The computer program instructions may be stored in a computer readable medium that can direct a computer, other programmable data processing apparatus, or other devices to function in a particular manner, such that the instructions stored in the computer readable medium produce an article of manufacture including instructions which implement the function/act specified in the flowchart and/or block diagram block or blocks.

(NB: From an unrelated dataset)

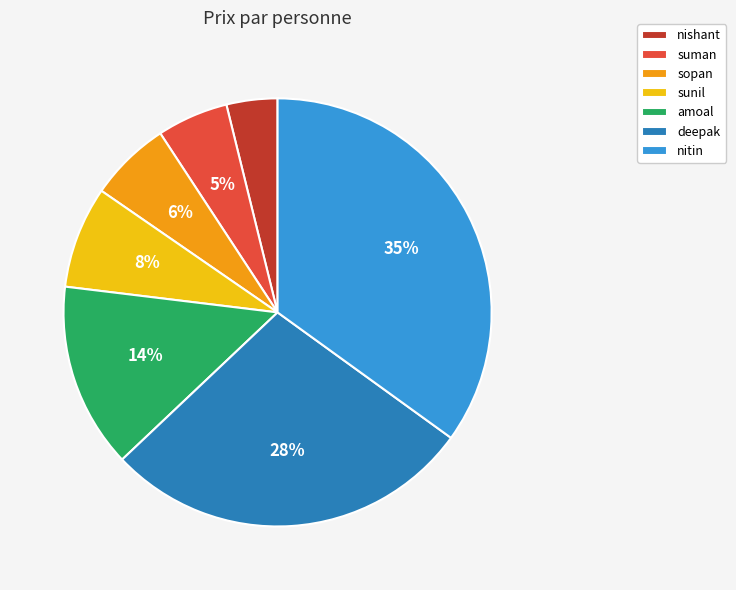

Which has a higher value, nishant or sopan?

sopan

It is to be appreciated that the term “processor” as used herein is intended to include any processing device, such as, for example, one that includes a central processing unit (CPU) and/or other processing circuitry (e.g., digital signal processor (DSP), microprocessor, etc.). Additionally, it is to be understood that the term “processor” may refer to more than one processing device, and that various elements associated with a processing device may be shared by other processing devices. The term “memory” as used herein is intended to include memory and other computer-readable media associated with a processor or CPU, such as, for example, random access memory (RAM), read only memory (ROM), fixed storage media (e.g., a hard drive), removable storage media (e.g., a diskette), flash memory, etc. Furthermore, the term “I/O circuitry” as used herein is intended to include, for example, one or more input devices (e.g., keyboard, mouse, etc.) for entering data to the processor, and/or one or more output devices (e.g., printer, monitor, etc.) for presenting the results associated with the processor.

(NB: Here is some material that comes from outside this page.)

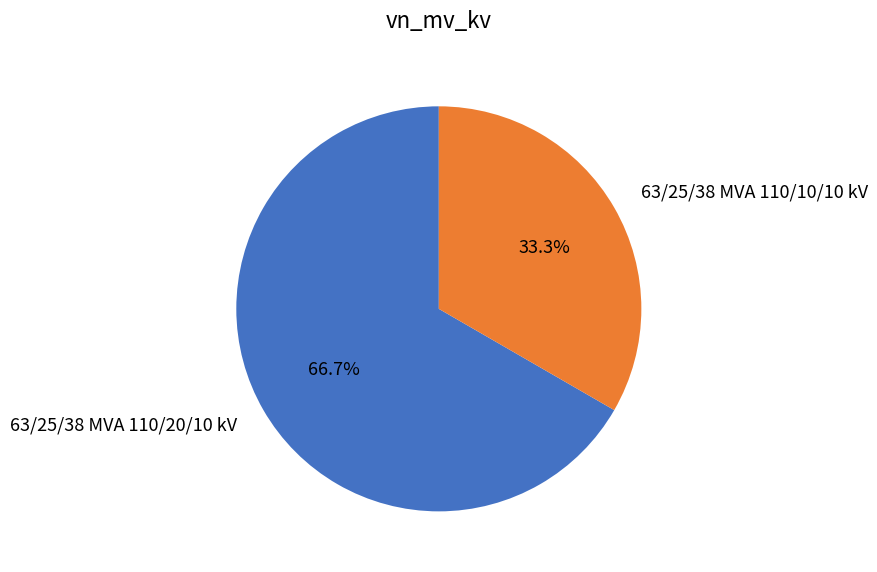

Is there a majority slice in this chart?

Yes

The flowchart and block diagrams in the figures illustrate the architecture, functionality, and operation of possible implementations of systems, methods and computer program products according to various embodiments of the present invention. In this regard, each block in the flowchart or block diagrams may represent a module, segment, or portion of code, which comprises one or more executable instructions for implementing the specified logical function(s). It should also be noted that, in some alternative implementations, the functions noted in the block may occur out of the order noted in the figures. For example, two blocks shown in succession may, in fact, be executed substantially concurrently, or the blocks may sometimes be executed in the reverse order, depending upon the functionality involved. It will also be noted that each block of the block diagrams and/or flowchart illustration, and combinations of blocks in the block diagrams and/or flowchart illustration, can be implemented by special purpose hardware-based systems that perform the specified functions or acts, or combinations of special purpose hardware and computer instructions.
Although illustrative embodiments of the present invention have been described herein with reference to the accompanying drawings, it is to be understood that the invention is not limited to those precise embodiments, and that various other changes and modifications may be made therein by one skilled in the art without departing from the scope of the appended claims.